Your child spends much of their day, especially when they are in school, sitting. They equate sitting with schoolwork or doing something they don’t want to do. When your child’s therapist takes them on a walk, your child is more likely to open up and talk.
A second reason for your child’s therapist walking with your child is that exercise helps with self-regulation, releases endorphins which elevate mood, and lowers walls your child may put up when they are forced to sit, stare at an adult, and answer questions.
Listening to Music
There can be several reasons your child’s therapist uses music in their sessions. Music, like exercise, releases endorphins and can be helpful with self-regulation and relaxation. In a session, your child’s therapist may ask your child to identify songs and lyrics they love to promote a discussion of why they love the songs and what the lyrics mean to them.
Your child and their therapist can make playlists to match moods and to be used to help regulate when your child is feeling stressed. Your child’s therapist knows that listening to music can assist with focus, motivation, calming down, and reducing stress.
Doing Homework With Your Child
You didn’t hire your child’s therapist to do homework with your child, however, sometimes they will. If a child struggles with emotional regulation and behaviors during homework, it can help for the therapist to have them do some homework during the session, not to act as a tutor, but to address the emotions and behaviors homework triggers.
Reward Time and Breaks
During your child’s therapy session, they work very hard and your child’s therapist builds in breaks and/or reward time to reduce the stress of the session and to reward your child for their hard work. Working for a reward is one of the best ways your child’s therapist has of getting your child’s cooperation. We all are more motivated to work hard if we have an incentive.

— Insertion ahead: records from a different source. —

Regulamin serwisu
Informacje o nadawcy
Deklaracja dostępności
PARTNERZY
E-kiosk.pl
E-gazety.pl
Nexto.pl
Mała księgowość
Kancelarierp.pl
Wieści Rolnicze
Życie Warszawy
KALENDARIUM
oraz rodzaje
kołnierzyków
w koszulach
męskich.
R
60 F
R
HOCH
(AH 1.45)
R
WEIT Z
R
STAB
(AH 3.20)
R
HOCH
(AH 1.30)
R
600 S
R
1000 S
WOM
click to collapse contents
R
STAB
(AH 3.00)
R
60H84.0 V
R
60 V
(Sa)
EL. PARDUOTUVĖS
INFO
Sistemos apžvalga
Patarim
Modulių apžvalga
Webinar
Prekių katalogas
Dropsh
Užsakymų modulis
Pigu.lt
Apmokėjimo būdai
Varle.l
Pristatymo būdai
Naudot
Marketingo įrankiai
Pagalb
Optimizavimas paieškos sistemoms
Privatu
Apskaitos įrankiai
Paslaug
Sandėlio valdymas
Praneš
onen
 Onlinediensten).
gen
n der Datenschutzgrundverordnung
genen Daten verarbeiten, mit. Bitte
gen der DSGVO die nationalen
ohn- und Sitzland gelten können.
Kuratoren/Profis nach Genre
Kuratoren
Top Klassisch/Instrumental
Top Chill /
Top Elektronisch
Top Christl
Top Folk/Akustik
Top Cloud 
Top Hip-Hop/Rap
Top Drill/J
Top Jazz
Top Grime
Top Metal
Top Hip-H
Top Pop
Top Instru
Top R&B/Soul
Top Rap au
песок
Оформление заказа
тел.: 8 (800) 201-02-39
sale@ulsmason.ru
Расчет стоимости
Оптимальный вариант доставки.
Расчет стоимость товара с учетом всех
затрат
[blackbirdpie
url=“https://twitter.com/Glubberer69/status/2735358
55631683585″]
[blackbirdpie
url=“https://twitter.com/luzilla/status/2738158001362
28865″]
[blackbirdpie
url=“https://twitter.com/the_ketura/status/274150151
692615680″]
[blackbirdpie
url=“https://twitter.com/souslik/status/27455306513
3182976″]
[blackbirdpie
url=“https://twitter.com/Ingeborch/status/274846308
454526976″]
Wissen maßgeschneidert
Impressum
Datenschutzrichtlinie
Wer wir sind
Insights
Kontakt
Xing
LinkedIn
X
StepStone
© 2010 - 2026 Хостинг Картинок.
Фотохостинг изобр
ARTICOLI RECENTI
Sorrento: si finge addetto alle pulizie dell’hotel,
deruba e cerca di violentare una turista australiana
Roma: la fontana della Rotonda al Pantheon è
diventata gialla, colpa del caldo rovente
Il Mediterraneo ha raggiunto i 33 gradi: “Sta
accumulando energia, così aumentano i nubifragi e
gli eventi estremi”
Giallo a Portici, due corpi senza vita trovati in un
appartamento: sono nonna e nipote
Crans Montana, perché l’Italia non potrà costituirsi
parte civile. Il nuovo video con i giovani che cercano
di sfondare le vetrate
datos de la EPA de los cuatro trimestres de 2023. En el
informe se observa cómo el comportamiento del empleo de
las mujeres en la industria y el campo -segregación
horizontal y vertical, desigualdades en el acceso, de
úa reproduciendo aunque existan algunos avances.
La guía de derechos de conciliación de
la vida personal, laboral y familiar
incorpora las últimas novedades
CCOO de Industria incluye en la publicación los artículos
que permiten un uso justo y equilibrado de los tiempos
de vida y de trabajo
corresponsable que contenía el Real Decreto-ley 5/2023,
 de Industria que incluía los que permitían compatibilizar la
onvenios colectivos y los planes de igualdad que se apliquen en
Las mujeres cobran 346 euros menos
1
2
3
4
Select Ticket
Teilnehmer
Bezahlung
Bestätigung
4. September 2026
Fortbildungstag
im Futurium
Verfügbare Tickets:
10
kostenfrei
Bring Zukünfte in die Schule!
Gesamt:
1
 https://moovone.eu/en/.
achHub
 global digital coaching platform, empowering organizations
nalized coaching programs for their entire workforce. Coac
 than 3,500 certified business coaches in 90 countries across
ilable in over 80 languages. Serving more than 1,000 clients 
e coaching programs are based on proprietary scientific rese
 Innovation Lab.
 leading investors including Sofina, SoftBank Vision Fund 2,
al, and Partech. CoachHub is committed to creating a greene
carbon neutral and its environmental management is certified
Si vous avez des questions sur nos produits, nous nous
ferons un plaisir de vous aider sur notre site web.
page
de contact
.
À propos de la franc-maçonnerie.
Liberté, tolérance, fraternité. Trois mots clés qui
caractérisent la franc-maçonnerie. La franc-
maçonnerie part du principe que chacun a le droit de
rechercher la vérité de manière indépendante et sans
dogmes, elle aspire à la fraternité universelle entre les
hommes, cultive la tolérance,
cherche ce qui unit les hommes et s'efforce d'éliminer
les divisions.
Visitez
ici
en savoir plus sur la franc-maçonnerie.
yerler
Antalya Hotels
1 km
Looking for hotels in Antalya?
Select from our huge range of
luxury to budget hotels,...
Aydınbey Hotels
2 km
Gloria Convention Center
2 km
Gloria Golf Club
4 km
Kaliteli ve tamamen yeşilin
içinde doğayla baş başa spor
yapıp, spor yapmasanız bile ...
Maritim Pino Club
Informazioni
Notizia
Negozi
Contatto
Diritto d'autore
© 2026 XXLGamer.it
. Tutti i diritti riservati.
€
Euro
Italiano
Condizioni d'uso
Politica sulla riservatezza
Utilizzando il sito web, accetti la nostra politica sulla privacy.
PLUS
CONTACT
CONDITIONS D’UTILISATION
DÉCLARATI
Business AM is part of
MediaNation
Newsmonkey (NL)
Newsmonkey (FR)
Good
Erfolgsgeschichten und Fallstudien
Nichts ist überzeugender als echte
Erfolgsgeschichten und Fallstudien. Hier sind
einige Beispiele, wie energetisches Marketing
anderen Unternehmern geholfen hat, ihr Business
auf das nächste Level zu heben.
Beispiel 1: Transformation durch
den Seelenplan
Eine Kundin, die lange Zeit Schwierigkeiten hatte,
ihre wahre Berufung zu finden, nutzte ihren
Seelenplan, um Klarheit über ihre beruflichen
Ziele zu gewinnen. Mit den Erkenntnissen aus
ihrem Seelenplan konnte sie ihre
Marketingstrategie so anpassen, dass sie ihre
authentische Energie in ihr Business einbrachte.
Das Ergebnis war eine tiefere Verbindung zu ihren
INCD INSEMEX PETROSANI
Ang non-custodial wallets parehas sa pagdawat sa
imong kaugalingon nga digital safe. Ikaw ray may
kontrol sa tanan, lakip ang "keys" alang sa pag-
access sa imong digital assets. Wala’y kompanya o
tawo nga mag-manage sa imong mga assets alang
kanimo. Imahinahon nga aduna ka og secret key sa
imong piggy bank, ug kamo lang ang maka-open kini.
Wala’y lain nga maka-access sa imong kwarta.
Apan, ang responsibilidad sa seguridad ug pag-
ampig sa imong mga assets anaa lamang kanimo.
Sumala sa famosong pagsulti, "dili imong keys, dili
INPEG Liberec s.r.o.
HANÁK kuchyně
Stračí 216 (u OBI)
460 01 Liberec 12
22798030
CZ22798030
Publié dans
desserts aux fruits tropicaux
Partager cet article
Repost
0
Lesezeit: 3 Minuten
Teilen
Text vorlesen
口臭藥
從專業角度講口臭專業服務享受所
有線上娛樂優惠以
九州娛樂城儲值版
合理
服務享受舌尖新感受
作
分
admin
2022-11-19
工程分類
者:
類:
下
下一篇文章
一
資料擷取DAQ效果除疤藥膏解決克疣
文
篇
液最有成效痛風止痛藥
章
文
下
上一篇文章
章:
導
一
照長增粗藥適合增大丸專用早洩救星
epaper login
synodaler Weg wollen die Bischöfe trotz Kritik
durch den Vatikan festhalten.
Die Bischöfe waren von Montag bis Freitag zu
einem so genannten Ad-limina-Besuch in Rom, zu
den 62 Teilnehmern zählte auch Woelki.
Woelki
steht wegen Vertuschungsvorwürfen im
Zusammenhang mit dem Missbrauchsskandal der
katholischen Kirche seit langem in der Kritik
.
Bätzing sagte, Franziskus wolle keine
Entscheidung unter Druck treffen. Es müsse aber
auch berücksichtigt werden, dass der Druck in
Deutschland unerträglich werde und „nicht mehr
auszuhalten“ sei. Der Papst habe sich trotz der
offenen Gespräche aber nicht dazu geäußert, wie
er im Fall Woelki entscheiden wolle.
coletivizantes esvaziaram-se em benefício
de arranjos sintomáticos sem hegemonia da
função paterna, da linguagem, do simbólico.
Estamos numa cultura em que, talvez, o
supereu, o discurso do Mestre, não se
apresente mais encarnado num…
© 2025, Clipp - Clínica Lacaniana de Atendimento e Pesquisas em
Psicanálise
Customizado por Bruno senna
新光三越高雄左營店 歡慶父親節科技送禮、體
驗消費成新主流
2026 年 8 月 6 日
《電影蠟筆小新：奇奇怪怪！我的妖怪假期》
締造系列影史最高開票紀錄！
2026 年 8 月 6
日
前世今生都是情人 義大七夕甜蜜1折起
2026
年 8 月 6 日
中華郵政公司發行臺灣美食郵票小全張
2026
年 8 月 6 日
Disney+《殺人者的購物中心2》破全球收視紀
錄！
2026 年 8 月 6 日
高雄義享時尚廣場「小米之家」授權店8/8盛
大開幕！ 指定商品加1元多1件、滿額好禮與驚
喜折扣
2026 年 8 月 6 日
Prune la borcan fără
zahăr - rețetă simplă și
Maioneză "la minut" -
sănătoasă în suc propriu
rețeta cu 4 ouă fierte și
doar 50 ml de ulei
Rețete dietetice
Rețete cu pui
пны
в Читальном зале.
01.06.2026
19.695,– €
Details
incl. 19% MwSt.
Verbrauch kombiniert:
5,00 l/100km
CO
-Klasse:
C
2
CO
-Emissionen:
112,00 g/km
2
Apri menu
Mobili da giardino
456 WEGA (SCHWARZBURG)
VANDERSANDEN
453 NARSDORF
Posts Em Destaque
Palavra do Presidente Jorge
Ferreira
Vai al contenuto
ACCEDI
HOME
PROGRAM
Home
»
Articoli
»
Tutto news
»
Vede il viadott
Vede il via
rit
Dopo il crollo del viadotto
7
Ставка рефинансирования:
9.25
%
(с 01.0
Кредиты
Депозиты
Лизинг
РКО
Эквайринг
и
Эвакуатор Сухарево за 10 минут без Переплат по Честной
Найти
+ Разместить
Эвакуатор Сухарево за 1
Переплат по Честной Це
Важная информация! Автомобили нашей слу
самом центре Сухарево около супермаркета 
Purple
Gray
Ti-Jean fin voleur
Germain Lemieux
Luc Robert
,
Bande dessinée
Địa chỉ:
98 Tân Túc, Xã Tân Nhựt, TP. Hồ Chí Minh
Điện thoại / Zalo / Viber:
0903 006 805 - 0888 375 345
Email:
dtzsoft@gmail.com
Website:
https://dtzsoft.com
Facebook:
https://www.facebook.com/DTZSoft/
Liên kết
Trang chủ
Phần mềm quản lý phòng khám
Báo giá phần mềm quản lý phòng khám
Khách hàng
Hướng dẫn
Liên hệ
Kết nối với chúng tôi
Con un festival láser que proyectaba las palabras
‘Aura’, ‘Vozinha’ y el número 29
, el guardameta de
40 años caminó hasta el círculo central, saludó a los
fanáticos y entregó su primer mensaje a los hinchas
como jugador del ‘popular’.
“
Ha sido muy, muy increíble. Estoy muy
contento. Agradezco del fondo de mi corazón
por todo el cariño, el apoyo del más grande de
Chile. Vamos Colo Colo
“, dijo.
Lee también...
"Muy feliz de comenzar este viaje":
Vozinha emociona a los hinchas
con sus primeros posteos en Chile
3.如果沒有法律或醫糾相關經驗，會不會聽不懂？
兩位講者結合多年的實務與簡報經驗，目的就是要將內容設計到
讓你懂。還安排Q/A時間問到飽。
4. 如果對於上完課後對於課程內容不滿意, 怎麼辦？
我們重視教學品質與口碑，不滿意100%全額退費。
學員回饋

Sometimes your child’s therapist may let your child play with a ball or a fidget while talking or doing work as that can help your child with focus and they will become more forthcoming. Reward time and breaks are evidence-based strategies and contribute not only to the success of your child’s session with their therapist but also lay the foundations for behavioral interventions at home and in the school settings.
Final Words
Hopefully this peek behind the curtain has helped you to better understand the therapeutic processes that your child’s therapist uses to assist your child to reach their goals.
Whether your child is like the Scarecrow who does not believe he has a brain and wants to be smart, the Lion who is afraid of everything and wants to be courageous, or the Tin Man who doubts he has a heart and wants to feel love, your child’s therapist is not the Wizard of Oz.
The Wicked Witch behaviors and emotions your child is struggling with are overwhelming and scary and you want to find someone to help them. When your child’s therapist is their Glinda, heling them to navigate the yellow brick road, teaching them to believe in themselves and their abilities, and helping them discover coping skills and strategies they will achieve their goals.
Don’t be afraid to talk to your child’s therapist, to ask why they are using a different strategy, to work with them to learn the strategies which work best for your child. Assisting a child to overcome their behavioral and emotional struggles takes a team working together.
Communication and a willingness to travel the yellow brick road with your child and their therapist will ensure that your scarecrow, lion, tin man, or Dorothy will find their way to the rainbow!